Given the popularity of cricket in the West Indies, it is not surprising that it is the sport that has engaged the imagination of West Indian writers the most. A listing of just the titles of essays, poems, short stories, plays, films and songs that reference cricket will most likely fill a monograph! So expansive are the offerings of writing about cricket that one anthology of such writing proudly and accurately describes itself as a “fat anthology.”
In his poem “Rites,” Kamau Brathwaite deploys a combination of nation language and cricket to delineate the socio-political development of the consciousness of region, thus setting a stylistic pathway for poets like Paul Keens-Douglas (“Tanti at de Oval”) and fiction writers like Jean Binta Breeze (“Sunday Cricket”).
VS Naipaul reported on cricket from Lord’s, celebrating individualism in a team game; Derek Walcott wrote about how he sucked at cricket; and Sam Selvon lampooned the stereotypical British perception of every West Indian as a cricket sensation. (For a sampling of writing about cricket, see The Bowling was Superfine: West Indian Writing and West Indian Cricket edited by Stewart Brown and Ian McDonald (2012) and Lunchtime Medley: Writing on West Indian Cricket edited by Mervin Morris and Jimmy Carnegie (2008).
The one writer who has consciously and consistently built on CLR James’s philosophical engagement with sport is perhaps Earl Lovelace.

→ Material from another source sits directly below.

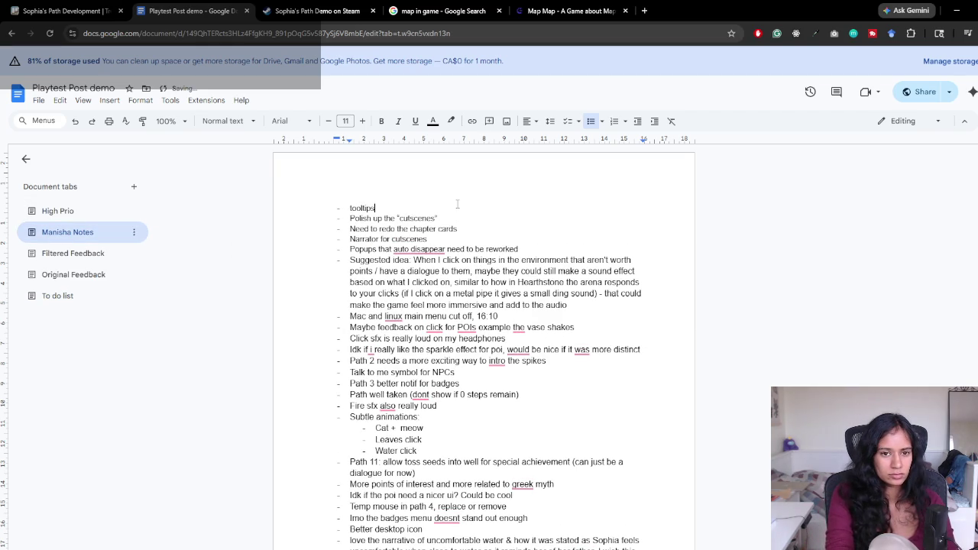
text(for more info )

Like James, Lovelace participated in a wide variety of sports in and out of school. Lovelace sees beyond the class analysis of James and argues that James could talk about cricket as a moulder of character but he could not discern the secret source of the “sight and nerve” of the legendary cricketers he lionised. Lovelace identifies the invisible source of their power as the non-material energy inherent in the chants and movements of stickfighters, the rhythm of calypso, the cadence of the steelpan, the swing-low, swing-high of the cutlasses of grass-and cane-cutters, the dance of the Orisha and the calculating intelligence of Anancy.
When Lovelace writes about sport, he writes with an awareness of its material and psychological impact on society. He is as much concerned with an individual’s resort to sport to advance personal goals of fitness and as a pathway to personal socio-political destinations, as well as with sport as a tool for social engineering.

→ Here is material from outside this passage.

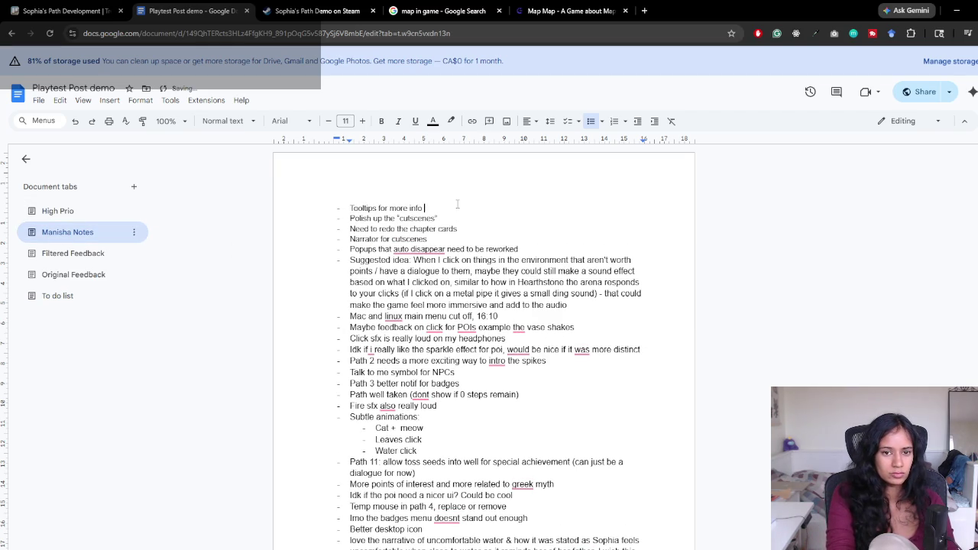
text(in places??)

Although his choice sport for his main protagonists is either football or cricket, there are references to other sports ranging from draughts through card games, boxing, bodybuilding, weightlifting, road running and cycling in his work. In “Victory and the Blight” (1988), he presents the game of draughts as a pastime that allows players to display their gamesmanship as well as their verbal repartee/dexterity. The framing of the story around a game of draughts is a stylistic ploy that establishes the fact that just as draughts, like chess, is an intellectual game, dealing with people and building relationships require tact, intellect, strategy and style.

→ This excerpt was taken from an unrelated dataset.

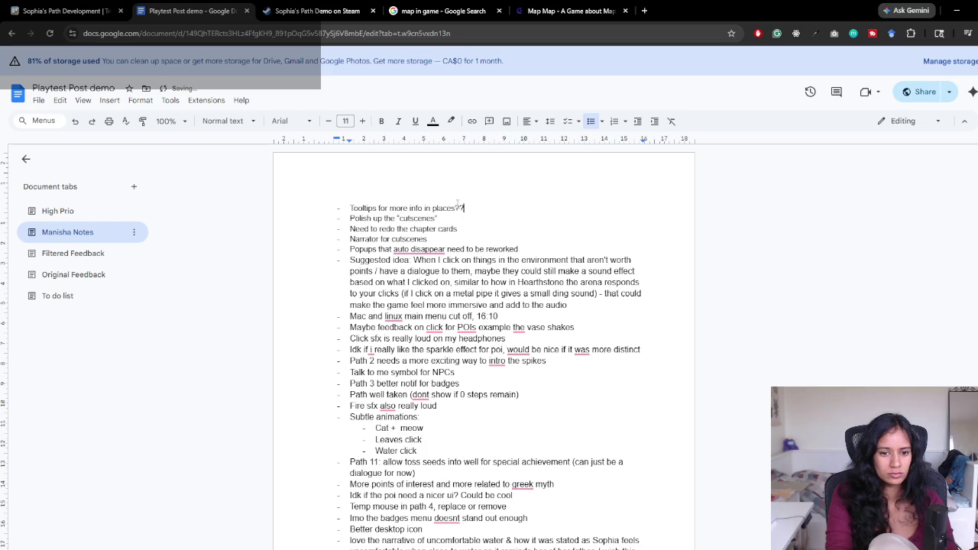
scroll(419, 423, down, 3)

In Salt (1996), Lovelace presents both football and cricket as tools for the development of a multicultural society. Through football, he examines the intersection of, and the interactions between, children of Europe and children of Africa and, through cricket, the relationship between Africans and Indians in their New World of the Caribbean. He demonstrates that with team sports, it is the quality and sincerity of participation that matter the most. Adolphe Carabon, scion of the plantocracy, redeems himself with his non-white classmates with his ability to sing calypso, play the cuatro and beat iron. But it is his exploits on the football field that make him their hero. His whiteness and genealogy are irrelevant to them. What matters is his ability to create goal-scoring opportunities. It is, therefore, not surprising that, as an adult, he is the one from his family willing to contemplate the need to build a political and an ideological bridge to link up with Africans and Indians.
In Is Just a Movie (2011), the pshyco-social import of cricket is immortalised in the figure of Franklyn, the iconic batsman. He is the embodiment of the hope of his community, the ritual carrier of their offerings to the world, the vessel for their group pride and ego, and the manifestation of their artistic, spiritual, social and political energies. His performance at the crease is the magnet that attracts Africans and Indians, men and women, and the old and the young into the ideas of their stubborn hope and the collective beauty of the village. When the villagers applaud him, they applaud themselves. In his exquisite batting, they see their desires to soar come alive.
When Franklyn joins the Black Power revolution, he does so as himself and as the spirit of the village. And when he is consumed by the revolution, the villagers’ hope of him playing cricket for the country in their name is also consumed. Lovelace’s Franklyn is symbolic of the greats immortalised by CLR James in Beyond the Boundary and the contemporary greats subsequently celebrated in West Indian literature and popular culture who, as individuals and as a collective, continue to wield significant psycho-social influence on a nascent Caribbean civilisation.